Il caso Clarín in Argentina
Il più grande gruppo editoriale argentino si sta scontrando con il governo Kirchner e una legge antitrust che impone il suo smembramento
Questa mattina sulle prime pagine dei principali giornali argentini si parla molto del caso Clarín, il più grande gruppo editoriale del paese. Con l’entrata in vigore di una nuova legge anti-trust, ieri a mezzanotte, il gruppo Clarín avrebbe dovuto essere smembrato e alcune sue parti messe all’asta dal governo. Invece, una corte d’appello ha stabilito ieri che il gruppo è salvo, fino a quando un tribunale federale non si esprimerà sulla costituzionalità della nuova legge.
Il gruppo Clarín è uno dei più grandi gruppi del settore multimediale in Sudamerica. Ha un fatturato annuo di circa 2 miliardi di dollari. Pubblica il Clarín, il più diffuso quotidiano dell’Argentina (e del Sudamerica), e alcuni giornali locali argentini. Il gruppo possiede anche una radio, un canale televisivo via cavo e uno in chiaro, Canal 13, che è il più visto in Argentina. La posizione politica del gruppo è stata spesso critica nei confronti del governo di Cristina Kirchner. In molti ritengono che la nuova legge anti-trust sia solo un modo del governo per colpire una voce di opposizione.
Non sarebbe il primo caso in cui l’attuale governo manifesta poca tolleranza nei confronti delle critiche. Un anno fa multò e minacciò un gruppo di studiosi ed economisti molto critici sui dati diffusi dagli uffici statistici governativi, in particolare sul dato dell’inflazione – che era intorno al 9% secondo il governo, al 30% secondo tutti gli altri. Questo nervosismo del governo Kirchner sarebbe spiegabile con l’attuale momento di difficoltà che il governo sta vivendo: la situazione economica del paese sta peggiorando rapidamente mentre aumenta il dissenso contro il governo, espresso anche con il primo sciopero generale dall’inizio del suo mandato.

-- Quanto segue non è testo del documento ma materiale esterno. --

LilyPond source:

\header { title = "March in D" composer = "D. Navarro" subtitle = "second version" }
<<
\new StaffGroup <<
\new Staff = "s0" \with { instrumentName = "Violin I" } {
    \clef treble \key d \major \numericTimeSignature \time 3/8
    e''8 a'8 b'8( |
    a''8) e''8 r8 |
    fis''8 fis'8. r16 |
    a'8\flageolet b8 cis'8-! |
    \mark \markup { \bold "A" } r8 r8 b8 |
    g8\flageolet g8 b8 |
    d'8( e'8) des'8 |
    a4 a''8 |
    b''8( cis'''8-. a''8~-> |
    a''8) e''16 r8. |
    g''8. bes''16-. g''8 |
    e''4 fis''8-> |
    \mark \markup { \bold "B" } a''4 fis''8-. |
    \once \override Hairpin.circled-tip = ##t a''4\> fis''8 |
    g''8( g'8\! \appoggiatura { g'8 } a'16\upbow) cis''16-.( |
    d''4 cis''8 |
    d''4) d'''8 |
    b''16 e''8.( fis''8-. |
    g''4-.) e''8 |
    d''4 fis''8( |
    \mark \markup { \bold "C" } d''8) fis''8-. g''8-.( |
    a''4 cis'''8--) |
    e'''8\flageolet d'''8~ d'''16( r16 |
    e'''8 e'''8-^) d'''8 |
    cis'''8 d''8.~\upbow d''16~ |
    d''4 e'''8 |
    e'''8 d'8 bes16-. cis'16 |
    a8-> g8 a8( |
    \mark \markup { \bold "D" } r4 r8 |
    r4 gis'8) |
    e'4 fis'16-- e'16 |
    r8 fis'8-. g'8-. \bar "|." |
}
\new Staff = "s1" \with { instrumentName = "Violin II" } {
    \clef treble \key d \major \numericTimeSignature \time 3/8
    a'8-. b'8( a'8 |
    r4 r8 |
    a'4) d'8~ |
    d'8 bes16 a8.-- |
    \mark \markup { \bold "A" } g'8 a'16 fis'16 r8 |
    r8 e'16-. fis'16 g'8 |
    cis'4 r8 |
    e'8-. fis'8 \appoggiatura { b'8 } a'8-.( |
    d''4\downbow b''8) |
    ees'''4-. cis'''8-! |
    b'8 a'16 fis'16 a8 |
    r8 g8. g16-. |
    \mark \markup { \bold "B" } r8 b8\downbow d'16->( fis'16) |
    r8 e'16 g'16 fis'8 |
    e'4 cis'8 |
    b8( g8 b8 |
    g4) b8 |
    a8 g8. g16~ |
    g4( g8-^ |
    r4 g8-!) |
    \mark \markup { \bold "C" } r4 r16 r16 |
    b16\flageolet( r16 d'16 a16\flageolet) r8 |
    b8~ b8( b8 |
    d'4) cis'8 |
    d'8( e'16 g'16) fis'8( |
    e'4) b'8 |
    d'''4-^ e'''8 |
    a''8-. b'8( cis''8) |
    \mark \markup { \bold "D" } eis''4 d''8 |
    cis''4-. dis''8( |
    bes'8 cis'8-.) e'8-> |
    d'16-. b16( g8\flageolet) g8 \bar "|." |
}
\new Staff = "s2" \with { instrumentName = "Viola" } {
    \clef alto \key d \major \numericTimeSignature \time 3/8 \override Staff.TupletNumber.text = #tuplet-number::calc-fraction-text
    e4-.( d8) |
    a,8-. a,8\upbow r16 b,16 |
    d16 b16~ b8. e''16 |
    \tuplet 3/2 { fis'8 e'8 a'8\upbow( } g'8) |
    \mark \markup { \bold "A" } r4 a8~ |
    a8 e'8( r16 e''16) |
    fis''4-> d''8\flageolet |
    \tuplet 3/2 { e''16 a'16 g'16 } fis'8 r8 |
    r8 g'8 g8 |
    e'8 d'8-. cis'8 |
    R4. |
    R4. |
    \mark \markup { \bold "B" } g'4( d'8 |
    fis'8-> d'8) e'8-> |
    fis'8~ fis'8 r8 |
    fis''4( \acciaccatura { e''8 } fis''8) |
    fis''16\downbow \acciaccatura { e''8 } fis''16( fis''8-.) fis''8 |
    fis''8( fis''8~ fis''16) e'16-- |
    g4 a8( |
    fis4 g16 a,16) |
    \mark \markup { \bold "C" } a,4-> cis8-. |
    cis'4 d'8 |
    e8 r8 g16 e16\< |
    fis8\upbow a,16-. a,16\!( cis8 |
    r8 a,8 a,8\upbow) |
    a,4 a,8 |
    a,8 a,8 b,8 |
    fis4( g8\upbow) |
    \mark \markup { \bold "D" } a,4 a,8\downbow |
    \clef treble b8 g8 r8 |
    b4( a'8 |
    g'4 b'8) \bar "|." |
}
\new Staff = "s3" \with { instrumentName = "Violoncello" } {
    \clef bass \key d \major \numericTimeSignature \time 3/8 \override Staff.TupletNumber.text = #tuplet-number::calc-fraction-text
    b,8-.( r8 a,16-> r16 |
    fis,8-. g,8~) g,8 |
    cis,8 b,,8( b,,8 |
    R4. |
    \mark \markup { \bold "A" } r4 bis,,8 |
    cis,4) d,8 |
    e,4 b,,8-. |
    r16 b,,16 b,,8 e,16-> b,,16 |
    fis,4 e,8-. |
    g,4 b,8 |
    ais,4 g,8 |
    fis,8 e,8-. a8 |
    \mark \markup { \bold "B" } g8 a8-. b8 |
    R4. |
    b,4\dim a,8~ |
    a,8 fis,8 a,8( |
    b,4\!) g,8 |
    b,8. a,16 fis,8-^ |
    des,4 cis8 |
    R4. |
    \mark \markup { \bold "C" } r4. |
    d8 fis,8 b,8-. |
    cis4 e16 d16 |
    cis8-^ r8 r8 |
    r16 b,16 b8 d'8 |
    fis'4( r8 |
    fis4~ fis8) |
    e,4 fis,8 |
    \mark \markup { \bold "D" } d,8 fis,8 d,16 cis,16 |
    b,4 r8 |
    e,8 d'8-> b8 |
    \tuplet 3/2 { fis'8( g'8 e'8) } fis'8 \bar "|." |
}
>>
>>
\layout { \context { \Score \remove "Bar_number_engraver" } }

La legge anti-trust sarebbe dovuta entrare in vigore alla mezzanotte di ieri e intorno all’evento si era creata una certa attesa, cavalcata con campagne pubblicitaria sia dal gruppo Clarín che dai media vicini al governo e dal governo stesso. Il 7 dicembre è diventato così il “7D” (che è diventato anche un hashtag su Twitter). Nei manifesti del gruppo, il 7D era un giorno in cui ribadire l’importanza della libertà di stampa scendendo in piazza. Per i favorevoli allo smembramento, che avevano come slogan “Clarín mente”, con il 7D i media “sarebbero diventati di tutti”.
Invece, il tribunale di appello ha decretato proprio ieri che l’applicazione della nuova legge anti-trust sul gruppo Clarín dovrà restare sospesa fino a una sentenza di una corte federale sulla sua costituzionalità. Il governo ha già annunciato di aver fatto ricorso alla Corte suprema del paese contro questa decisione. La Corte si riunirà lunedì e ha già annunciato una decisione in tempi molto brevi.